Selection >>
↓
Each stop on the autumn seasonal trail will feature a Japanese haiku-style poem, selected from entries to a competition run by the Westonbirt Magazine over the summer.

Visitors will also have the chance to submit photographs to an online competition.

Autumn colour at Westonbirt Arboretum has excited visitors for over a century.  In the late 1890s and early 1900s, the picturesque design and exotic plantings were only available to guests of Westonbirt’s owners, the Holford family. A select few would be invited to ‘colour parties’ hosted by Sir George and Lady Holford.

George inherited Westonbirt in 1892 from his father, the arboretum’s creator, Robert Holford. Both men had a passion for the picturesque landscape design and exotic plantings that were popular in the Victorian period. Trees such as Westonbirt’s famous Japanese maples and Persian ironwoods were collected from around the world to produce a vibrant show of colour.

The arboretum was passed to the Forestry Commission in 1956 and opened to the public in 1962. Now, thousands of visitors each year make their way to Westonbirt during October and November to experience one of nature’s most dramatic seasonal displays.
↑
Records shown >>
↓
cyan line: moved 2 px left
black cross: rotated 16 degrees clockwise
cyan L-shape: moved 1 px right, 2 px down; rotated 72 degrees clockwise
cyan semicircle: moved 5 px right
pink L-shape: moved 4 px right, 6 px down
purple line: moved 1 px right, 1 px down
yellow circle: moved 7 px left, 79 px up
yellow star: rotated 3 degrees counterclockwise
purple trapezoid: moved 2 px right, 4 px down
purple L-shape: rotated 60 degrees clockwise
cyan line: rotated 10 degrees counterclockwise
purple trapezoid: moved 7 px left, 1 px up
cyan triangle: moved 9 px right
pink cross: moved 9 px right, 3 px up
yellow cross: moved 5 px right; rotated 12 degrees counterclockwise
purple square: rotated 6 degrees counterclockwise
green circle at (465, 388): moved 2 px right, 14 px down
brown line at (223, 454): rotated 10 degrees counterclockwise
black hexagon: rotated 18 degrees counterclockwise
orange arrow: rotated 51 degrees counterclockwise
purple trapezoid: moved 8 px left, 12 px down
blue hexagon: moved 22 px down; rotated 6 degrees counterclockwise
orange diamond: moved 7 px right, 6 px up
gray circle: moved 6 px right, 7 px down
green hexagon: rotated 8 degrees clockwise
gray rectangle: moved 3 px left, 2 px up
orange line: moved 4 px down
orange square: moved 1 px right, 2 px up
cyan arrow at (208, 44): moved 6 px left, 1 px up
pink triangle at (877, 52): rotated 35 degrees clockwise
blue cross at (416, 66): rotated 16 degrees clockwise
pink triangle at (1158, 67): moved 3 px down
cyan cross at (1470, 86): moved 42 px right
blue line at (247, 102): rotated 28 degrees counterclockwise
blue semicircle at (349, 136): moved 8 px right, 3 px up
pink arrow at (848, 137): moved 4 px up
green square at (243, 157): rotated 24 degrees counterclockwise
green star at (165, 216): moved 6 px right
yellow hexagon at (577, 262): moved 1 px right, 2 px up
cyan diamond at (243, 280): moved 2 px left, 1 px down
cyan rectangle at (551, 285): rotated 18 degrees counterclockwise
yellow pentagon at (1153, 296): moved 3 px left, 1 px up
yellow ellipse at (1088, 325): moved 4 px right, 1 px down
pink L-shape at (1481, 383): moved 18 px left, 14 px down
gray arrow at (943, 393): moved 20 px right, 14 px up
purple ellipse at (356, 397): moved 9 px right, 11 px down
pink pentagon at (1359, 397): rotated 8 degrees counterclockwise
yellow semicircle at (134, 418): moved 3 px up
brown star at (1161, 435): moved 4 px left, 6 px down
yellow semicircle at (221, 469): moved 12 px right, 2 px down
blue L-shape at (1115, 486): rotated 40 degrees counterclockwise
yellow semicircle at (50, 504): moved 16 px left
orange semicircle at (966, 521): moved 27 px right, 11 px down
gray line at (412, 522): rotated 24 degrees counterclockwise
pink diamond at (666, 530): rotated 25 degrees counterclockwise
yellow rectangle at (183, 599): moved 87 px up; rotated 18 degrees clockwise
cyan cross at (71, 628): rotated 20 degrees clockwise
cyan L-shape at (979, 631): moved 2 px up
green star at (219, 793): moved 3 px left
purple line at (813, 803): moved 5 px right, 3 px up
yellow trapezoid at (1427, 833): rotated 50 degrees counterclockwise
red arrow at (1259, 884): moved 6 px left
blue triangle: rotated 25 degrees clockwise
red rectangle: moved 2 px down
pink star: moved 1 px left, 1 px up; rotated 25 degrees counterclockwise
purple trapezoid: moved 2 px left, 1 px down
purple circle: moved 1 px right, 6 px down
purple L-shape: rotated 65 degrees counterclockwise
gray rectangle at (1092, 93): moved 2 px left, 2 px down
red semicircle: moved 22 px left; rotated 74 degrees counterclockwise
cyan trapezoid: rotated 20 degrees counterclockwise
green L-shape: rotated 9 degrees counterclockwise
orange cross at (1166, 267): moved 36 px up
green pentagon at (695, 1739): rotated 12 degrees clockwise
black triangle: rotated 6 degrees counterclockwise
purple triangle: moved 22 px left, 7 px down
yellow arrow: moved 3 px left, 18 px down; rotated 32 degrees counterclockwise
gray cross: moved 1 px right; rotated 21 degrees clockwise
↑
Task goal >> Could you extract the passage of the Westonbirt Arboretum text that begins at the words "The arboretum was" and stops after the words "dramatic seasonal displays."? The records have no connection to the text about Westonbirt Arboretum.

Response to this task >>
The arboretum was passed to the Forestry Commission in 1956 and opened to the public in 1962. Now, thousands of visitors each year make their way to Westonbirt during October and November to experience one of nature’s most dramatic seasonal displays.